5. „Smok Josh”- słuchanie opowiadania Diany Hsu.
(Diana Hsu, Wchodzenie w świat, 3-7 lat. Program edukacyjny, Warszawa 2004, s. 189)
Dawno temu żył sobie wielki smok. Miał na imię Josh. Pewnego dnia, siedząc pod ogromnym zielonym drzewem, pomyślał sobie „O, jakby to było miło, gdybym miał przyjaciela, z którym mógłbym się bawić”. I tak owego słonecznego ranka Josh wyruszył w drogę na poszukiwania innego smoka, który mógłby zostać jego przyjacielem. Po drodze spotkał słonia o imieniu Ethan.
– Cześć – powitał go słoń, mrugając oczami – nazywam się Ethan! A tobie jak na imię?

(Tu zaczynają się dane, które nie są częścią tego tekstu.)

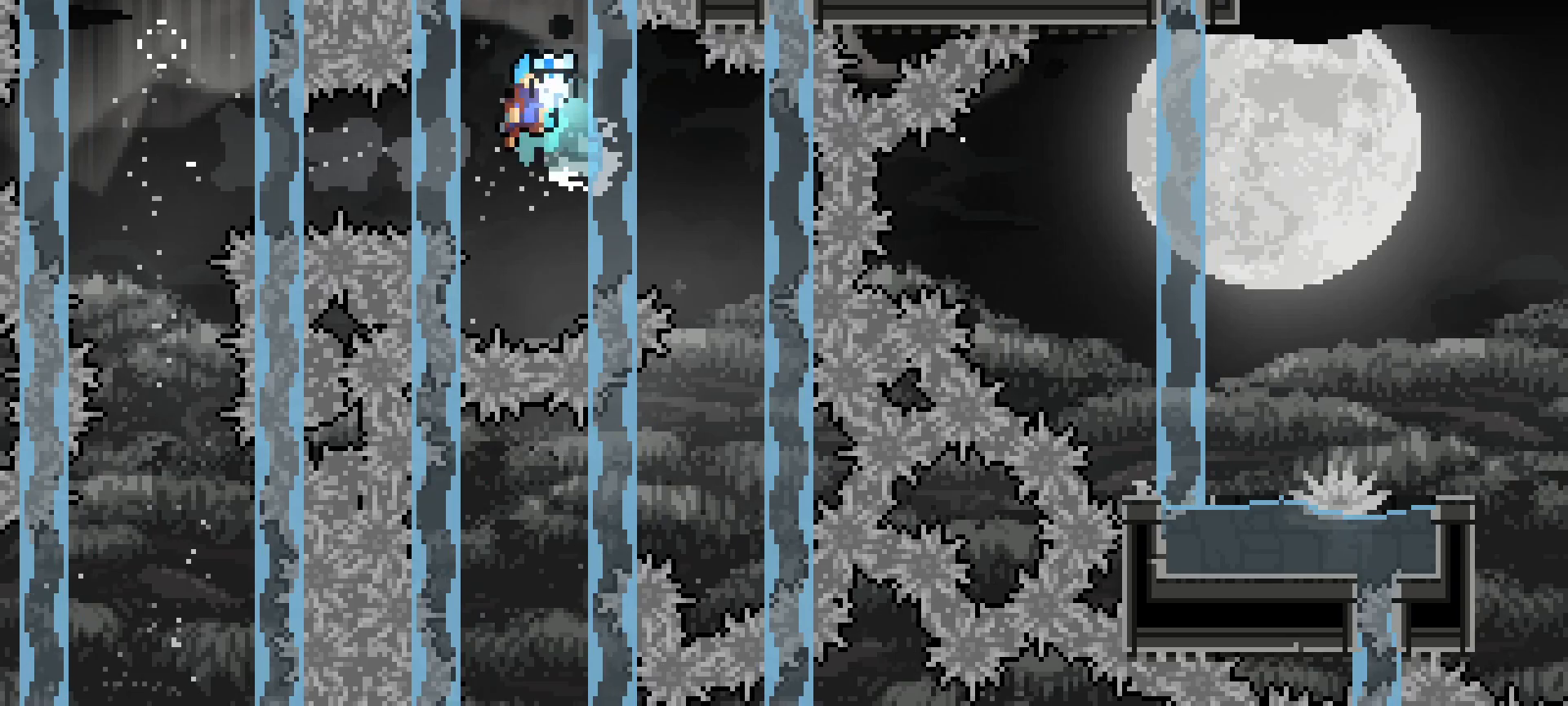
{"keys": ["grab"], "events": [[50, "right", "down"], [100, "jump", "up"], [483, "right", "up"]]}
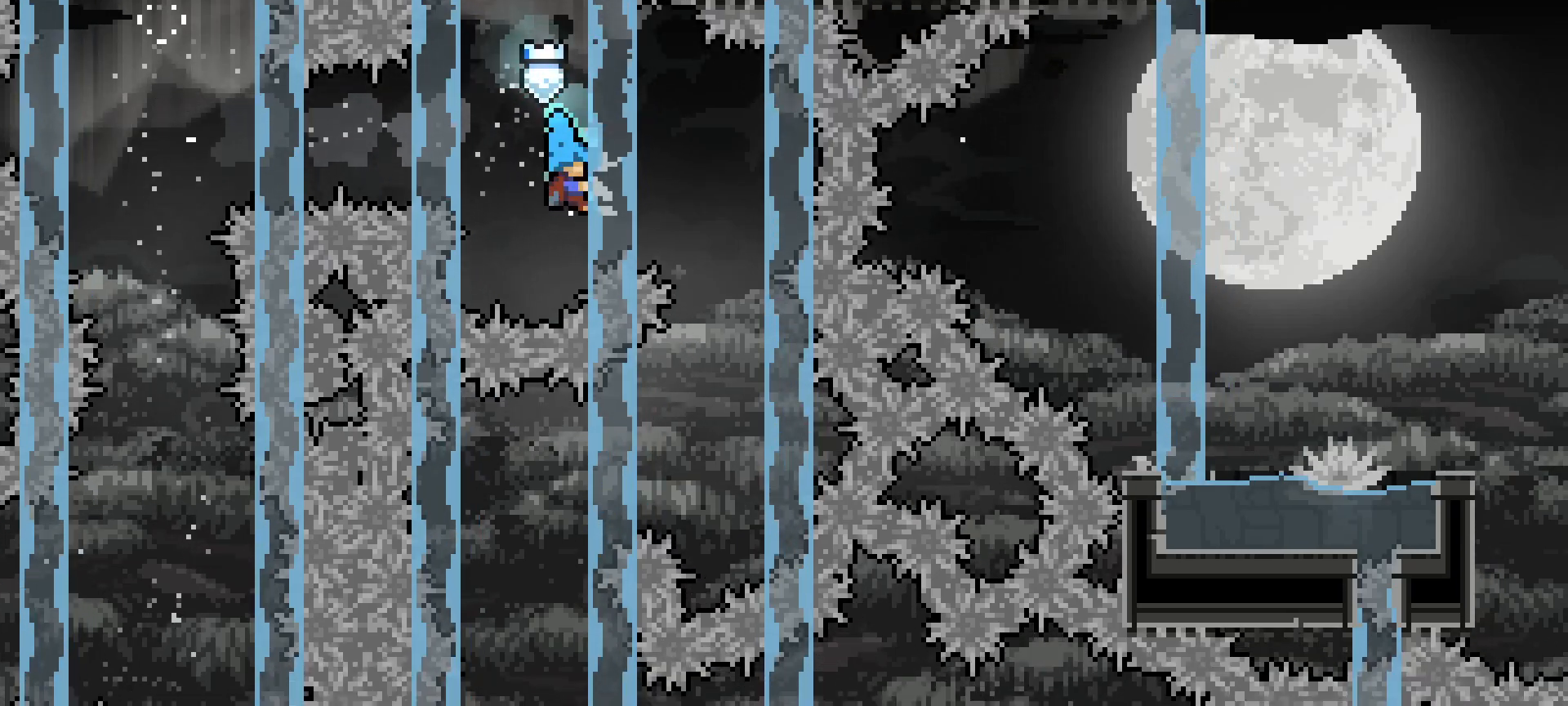
{"keys": ["grab"]}
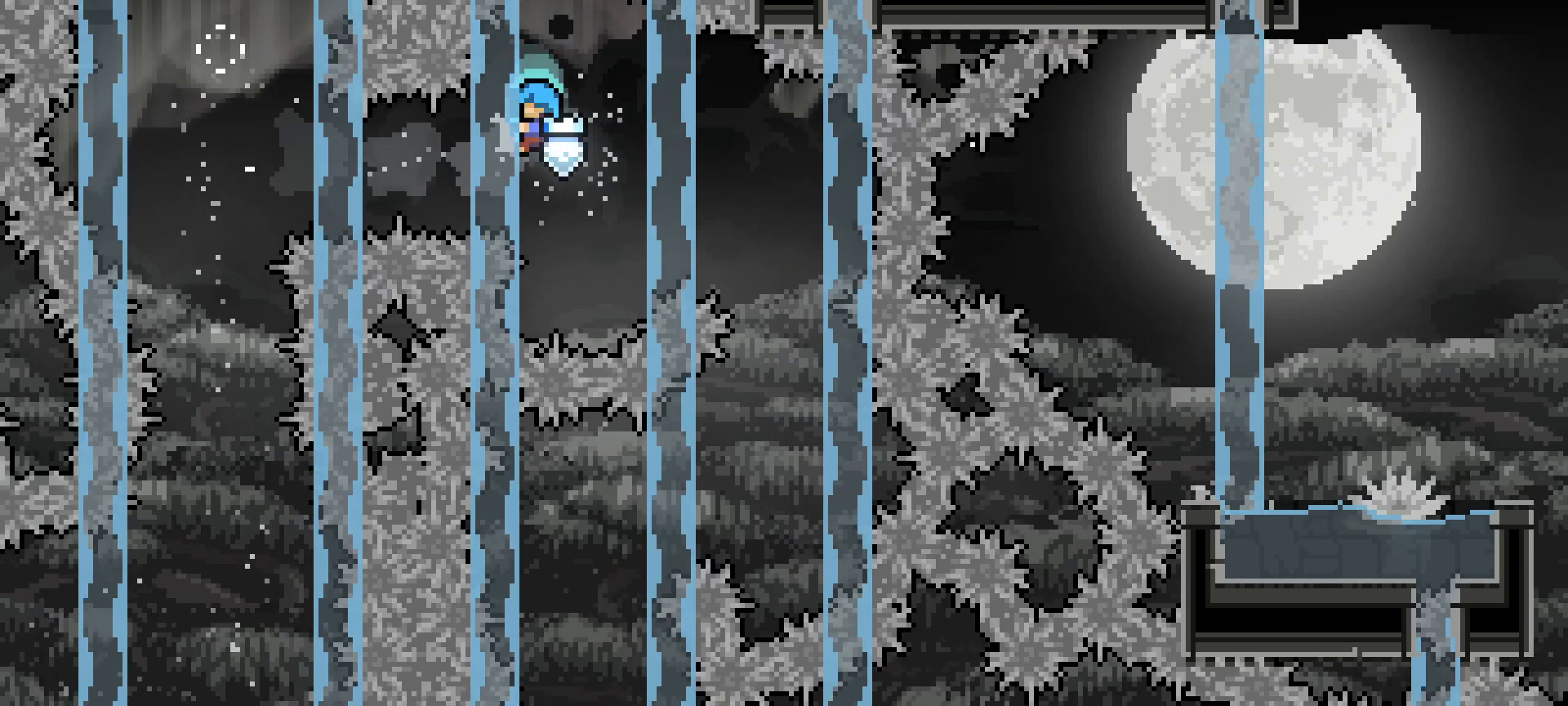
{"keys": ["right"], "events": [[283, "jump", "down"], [283, "right", "down"], [417, "grab", "up"], [417, "jump", "up"]]}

– Josh – padła odpowiedź. – Szukam jakiegoś przyjaciela – smoczego przyjaciela, ot co. Przez chwilę przyglądał się Ethanowi i rzekł nieco podejrzliwym tonem:
– Masz wielkie uszy i długi nos. Nie jesteś smokiem, prawda?
– Nie – odparł słoń – ale przecież nic w tym złego, prawda? Mogę zostać twoim przyjacielem. Zresztą ja też szukam przyjaciela. Ostatnio czułem się bardzo samotny. Jednak Josh nie posłuchał Ethana. Spojrzał na niego chłodno, odwrócił się i pokłusował dalej. Ethan patrzył na jego odwrót z wielkim smutkiem. W dalszej drodze Josh spotkał lwa. Lew wyskoczył przed niego z wielką gracją, potrząsnął swą fantastyczną grzywą i uśmiechnął się:
– Co tu robisz? Josh przez chwilę przyglądał się lwu. Nigdy przedtem nie widział lwa i zaskoczyło go jego piękno.
– O, szukam przyjaciela. Mam na imię Josh.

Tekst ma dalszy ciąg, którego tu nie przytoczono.